When I read faerie stories old and new, I find myself reacting skeptically: how could someone forget a magical experience or a faerie encounter? Why wouldn’t it be burned into their consciousness for the rest of their life? But then I recall with a hazy lack of clarity such momentous occasions as my own wedding day, which I’m sure I don’t remember in precise detail. We are all storytellers when it comes to our memories. Oftentimes without meaning to, we shift details around when recalling what occurred. Pondering how such things are in our nature, it makes more sense why after years go by, a character in a faerie story would question the accuracy of their own memory of a magical experience or encounter.

Feeling my heart sing at the Oregon coast

And yet…a trigger to our senses, a song, a smell, a moment of mindful awareness can bring those lost memories back in flashes of detail that can be so precise, it is as if we are time travelers. Recently I was in the shower on a cold day, and as the warm water hit my skin, I started to think about taking long hot baths when I was a child, and how my mom would set me in a pile of soft towels afterward in front of the electric heater. And as I pondered the memory while staying very aware of the sensation of warm water on my skin, I felt myself slip back into the feeling of childhood, remembering bath toys I hadn’t thought of in years, and for an ephemeral moment I felt that innocent release of all responsibility or adult burden. It was magic.

Mindfulness like this can also be the path to Faerie: time is an illusion in the fey lands, and it also falls away when you are having an experience of true full awareness.
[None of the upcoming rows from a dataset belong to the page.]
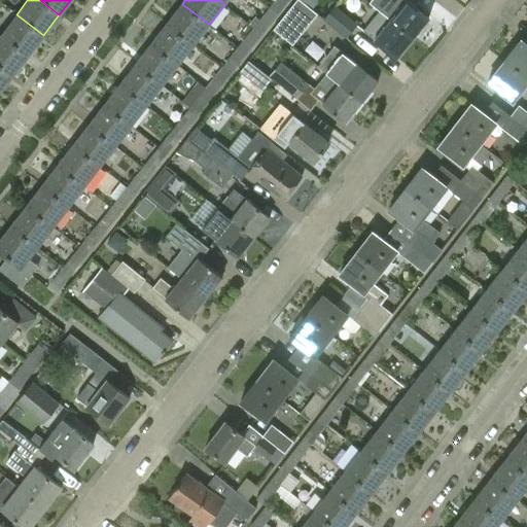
[(292,44),(317,13),(300,0),(295,0),(273,29),(292,44)]
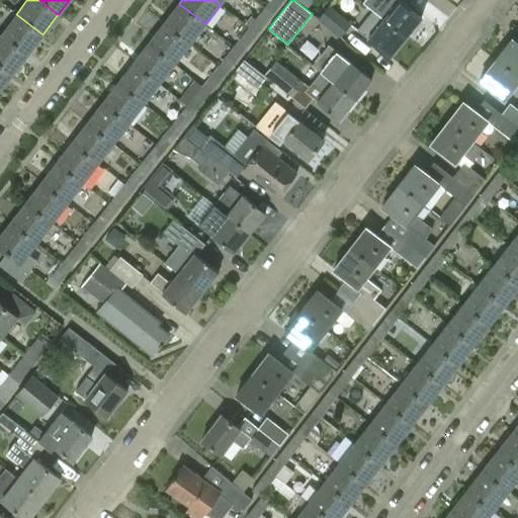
[(400,0),(381,0),(373,11),(406,37),(422,17),(400,0)]
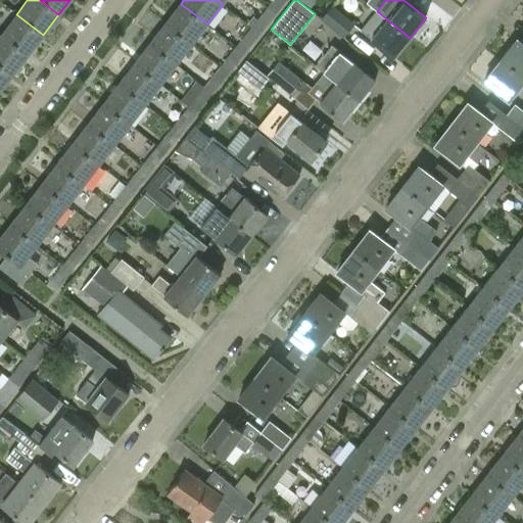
[(181,4),(165,24),(192,44),(207,24),(181,4)]
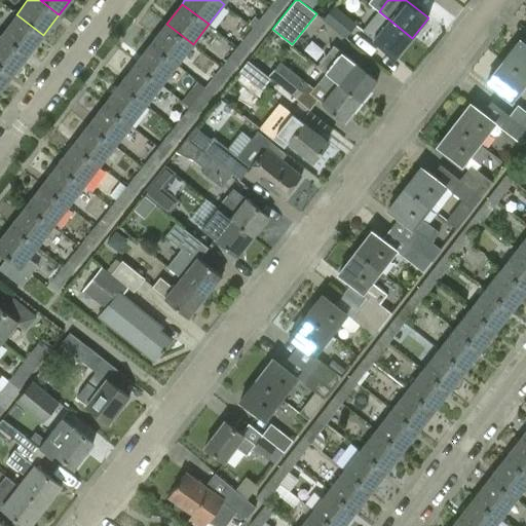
[(270,6),(260,19),(267,25),(277,12),(270,6)]
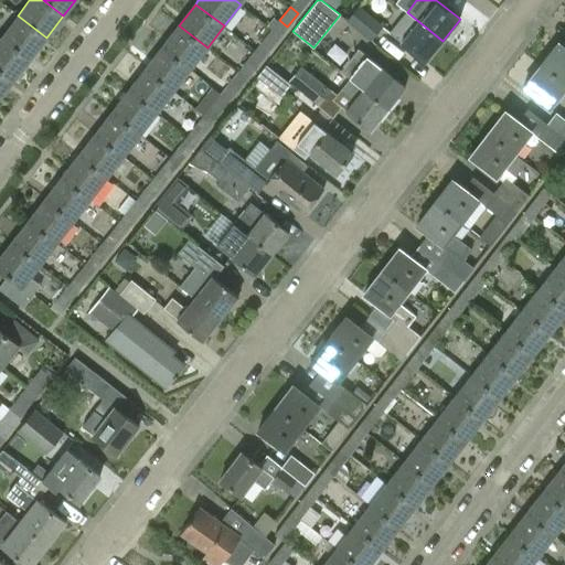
[(382,27),(359,7),(347,21),(371,41),(382,27)]
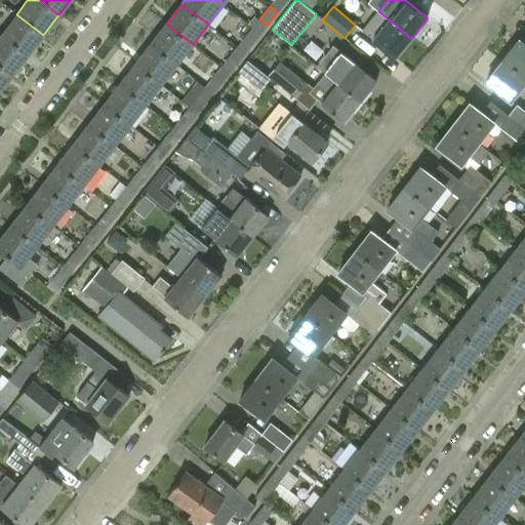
[(396,58),(411,38),(378,11),(362,32),(396,58)]
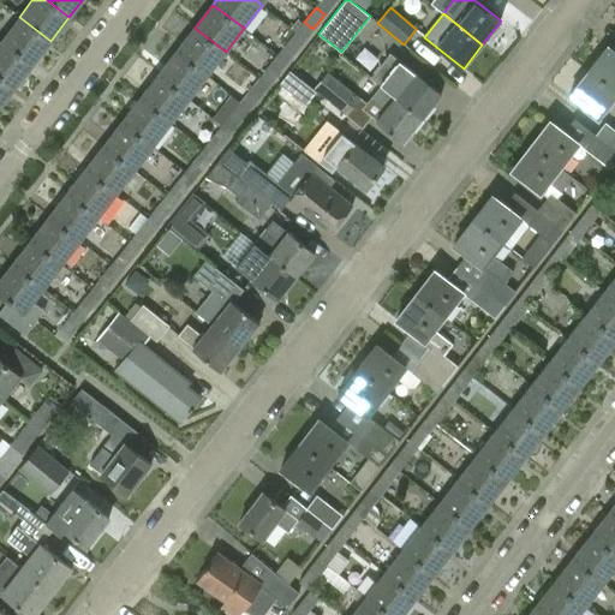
[(267,16),(260,25),(280,40),(287,30),(267,16)]
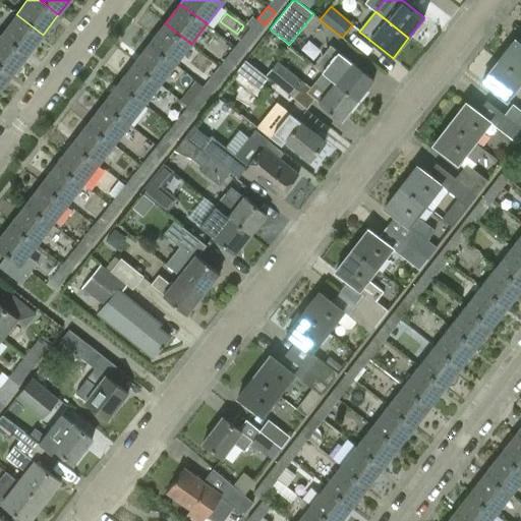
[(27,54),(43,35),(16,14),(1,34),(27,54)]
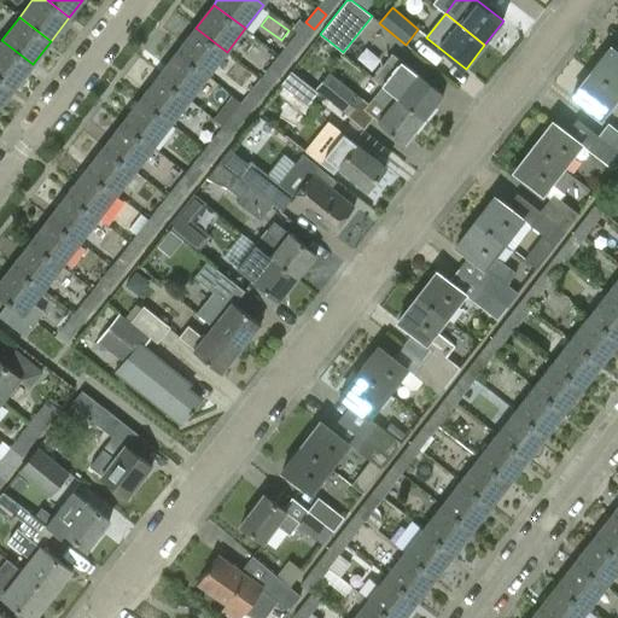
[(208,76),(227,52),(196,28),(178,52),(208,76)]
We may try to live mindfully but despite living in an eternal now, we tend to dwell in the past or the future, which are just as ephemeral to the present moment as fairy stories. 

To read or write about an object or experience is, by necessity, to mimic the experience of mindfulness. When a protagonist eats an orange, a thoroughly described story will tell you about the sharp citrus smell that instantly fills the air as soon as your thumbnail presses into the leathery rind, the way the juice drips across your tongue as you bite into the section of fruit. We ask ourselves while we read the author’s words why it is that this orange sounds more real, decadent, luscious than any we’ve ever eaten. It’s because the protagonist is eating it mindfully. She has to, for the author to fully describe it. How many times have you eaten your lunch in a rush at work and not even tasted a single thing you imbibed? Driven down a street and not looked at a single thing except the road, mind a million miles away? The only time you notice these things is when you’re being mindful. In this way, fiction isn’t just escapism, it can be a call to be more present.

Making wishes with Tom

This is why we need stories, your stories. To be able to trigger that feeling of awareness again. To make us look around and see the world through new and fresh eyes, and wonder how we could forget so often. Stories and travel both do this, make us pay more attention to the mundane. Make us return to the familiar in our daily lives and see it anew.

It has been said that it’s important for each writer to write their stories because no one else can see the world exactly as they do. But we also need each person’s stories because seeing the magic through new eyes helps trigger that suffused sense of extraordinary in the ordinary. It is the opposite of escapism. It is a door that opens our heart and our inner eye to the wonder around us in the present. It makes us more aware, not less. And each person will find that feeling of magical receptivity in a different story. The one you have to tell will be added to the right reader’s dragon's horde of stories, tales to draw forth and read again when memory dims and they need to find that spark in their lives again.

That's what so much of my daily work is about: finding those stories for myself, writing those stories for others, striking flint against stone to stir the fire to life again. And being that tinder for other people as well, to blow on the embers of their sense of hope and wonder, even as the world seems to be collapsing around us.